◆ Testo proposto
__________

Le prossime settimane ed i prossimi mesi ci daranno indicazioni sulla tenuta della tregua e sui progressi del lavorio diplomatico della cosiddetta “comunità internazionale” o, se volete, dei paesi “interessati” alle sorti della Libia. A febbraio Angela Merkel sembra orientata a convocare una seconda conferenza per monitorare lo stato dell’arte degli impegni assunti nella prima.

Intanto la chiusura dei rubinetti dei giacimenti petroliferi e dei terminali per il caricamento del greggio sulle petroliere e del metano nei gasdotti, insomma la sospensione dell’attività estrattiva ordinata disinvoltamente da Haftar, sta procurando non poche conseguenze. Sull’approvvigionamento dei paesi che estraggono con la compartecipazione delle loro compagnie od importano l’oro nero libico. Ed all’economia locale che da anni esporta solo petrolio e migranti clandestini. La sospensione dell’attività estrattiva causa in Libia una perdita di almeno 55 milioni di dollari al giorno.

Trasferiamoci nell’altro epicentro della crisi nella fibrillante fascia Mediterraneo-Medio Oriente: l’Iran. All’indomani dell’assassinio da parte degli americani del generale dei pasdaran Soleimani e della reazione di Teheran che ha colpito due basi a stelle e strisce in Iraq con un attacco di missili “preavvertito” – l’attenzione si sposta sulla seconda risposta. Meno emotiva ma ben più preoccupante: il definitivo abbandono da parte della Repubblica islamica dell’accordo sul nucleare, prima ancora abbandonato da Trump, e la ripresa della sua corsa per l’approntamento di ordigni nucleari.

__________

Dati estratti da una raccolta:
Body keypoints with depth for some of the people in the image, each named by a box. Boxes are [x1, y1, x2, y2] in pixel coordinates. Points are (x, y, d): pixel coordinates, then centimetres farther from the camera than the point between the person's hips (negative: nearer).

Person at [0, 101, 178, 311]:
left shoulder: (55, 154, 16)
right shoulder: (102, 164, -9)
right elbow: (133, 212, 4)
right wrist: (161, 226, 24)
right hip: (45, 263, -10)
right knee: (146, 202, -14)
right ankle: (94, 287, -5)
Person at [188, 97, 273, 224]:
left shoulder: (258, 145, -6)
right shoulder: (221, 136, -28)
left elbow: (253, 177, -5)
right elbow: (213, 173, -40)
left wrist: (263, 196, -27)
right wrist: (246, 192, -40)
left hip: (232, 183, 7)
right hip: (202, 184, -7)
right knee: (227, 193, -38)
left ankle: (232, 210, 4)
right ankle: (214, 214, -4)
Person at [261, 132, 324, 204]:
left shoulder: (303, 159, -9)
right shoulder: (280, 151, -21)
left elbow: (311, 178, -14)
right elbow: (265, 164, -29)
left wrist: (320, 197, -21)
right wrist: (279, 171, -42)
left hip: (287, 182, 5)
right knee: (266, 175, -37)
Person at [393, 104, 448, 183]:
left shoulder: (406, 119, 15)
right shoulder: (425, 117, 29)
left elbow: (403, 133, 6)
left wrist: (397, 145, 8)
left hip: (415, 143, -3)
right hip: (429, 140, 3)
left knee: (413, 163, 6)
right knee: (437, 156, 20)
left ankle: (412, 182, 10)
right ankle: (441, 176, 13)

__________

◆ Compiti dell'esercizio
a. Secondo il testo proposto, a quale scopo Angela Merkel sembra orientata a convocare una seconda conferenza a febbraio? Rispondi in una o due frasi.
b. Estrai dal testo proposto, parola per parola, il tratto che va da "Le prossime settimane" fino a "assunti nella prima.".

◆ Soluzioni
a. Angela Merkel sembra orientata a convocare la seconda conferenza per monitorare lo stato dell'arte degli impegni assunti nella prima.

b.
Le prossime settimane ed i prossimi mesi ci daranno indicazioni sulla tenuta della tregua e sui progressi del lavorio diplomatico della cosiddetta “comunità internazionale” o, se volete, dei paesi “interessati” alle sorti della Libia. A febbraio Angela Merkel sembra orientata a convocare una seconda conferenza per monitorare lo stato dell’arte degli impegni assunti nella prima.